On November 14, the Woodward String Quartet presents a program inspired by the East. “Eastward View,” first pays homage to the quartet’s name (Orchestra Hall’s Woodward façade faces east) and opens with Haydn’s Sunrise Quartet. Robyn explains, “This is important because Haydn is considered the founding father of quartets; he’s credited with inventing the genre of string quartets. We’re also excited to highlight a living, Michigan composer, with Zhou Tian’s String Quartet No. 1, written as his last work before he moved from China.” Zhou has a strong DSO connection: his wife Mingzhao Zhou is a member of the violin section.

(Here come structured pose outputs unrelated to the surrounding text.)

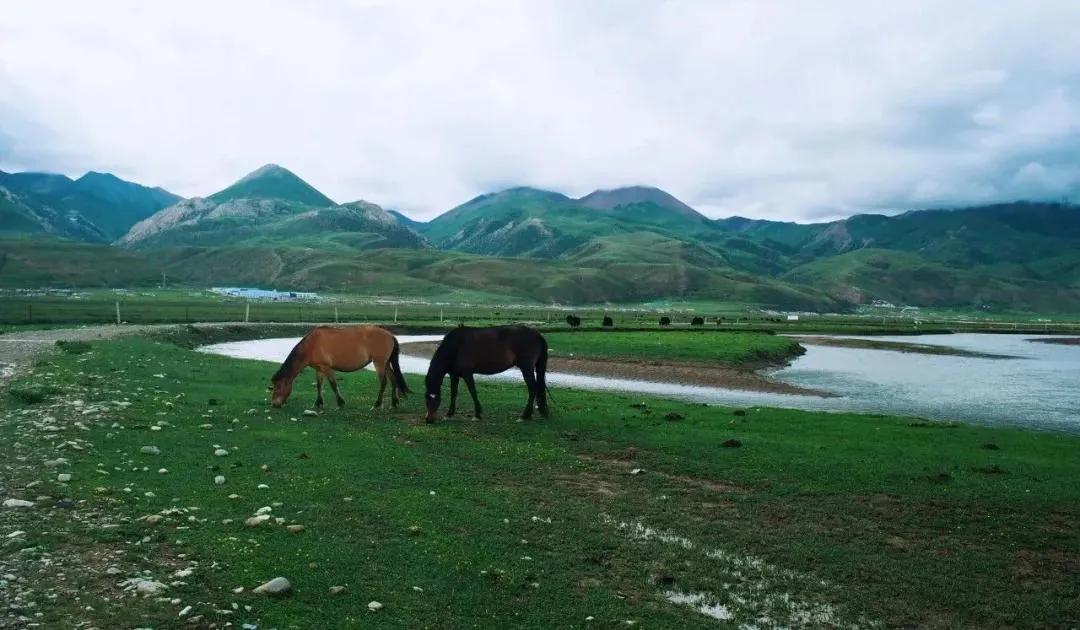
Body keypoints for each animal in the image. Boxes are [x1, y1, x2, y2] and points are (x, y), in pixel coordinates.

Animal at [270, 328, 408, 410]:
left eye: (278, 387)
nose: (275, 404)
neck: (312, 345)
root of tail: (390, 335)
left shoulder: (326, 368)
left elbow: (333, 384)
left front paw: (340, 402)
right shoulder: (319, 369)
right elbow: (319, 386)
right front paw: (318, 403)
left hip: (379, 363)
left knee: (384, 382)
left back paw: (377, 404)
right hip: (386, 364)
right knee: (393, 379)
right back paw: (394, 403)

“We close the program with Debussy’s String Quartet. Debussy was tremendously influenced by the Far East. In the second movement of the quartet Debussy references gamelan, a Javanese instrument, which is a sort of percussion instrument, and he imitates the texture with pizzicato; it’s a very special color. This is the heart of the program.”
Audiences of DSO chamber performances can expect to hear from the musicians on the stage who will introduce each work, bringing you close to the compositions you are experiencing with their own words. There’s a good chance you’ll also laugh: “Eric will do stand up,” says Robyn jokingly.
“I’ll just do an hour and a half of viola jokes,” he chimes in. “And then we’ll take a bow,” Robyn laughs. These moments draw you inside the music and solidify the intimacy felt when music is shared in chambers.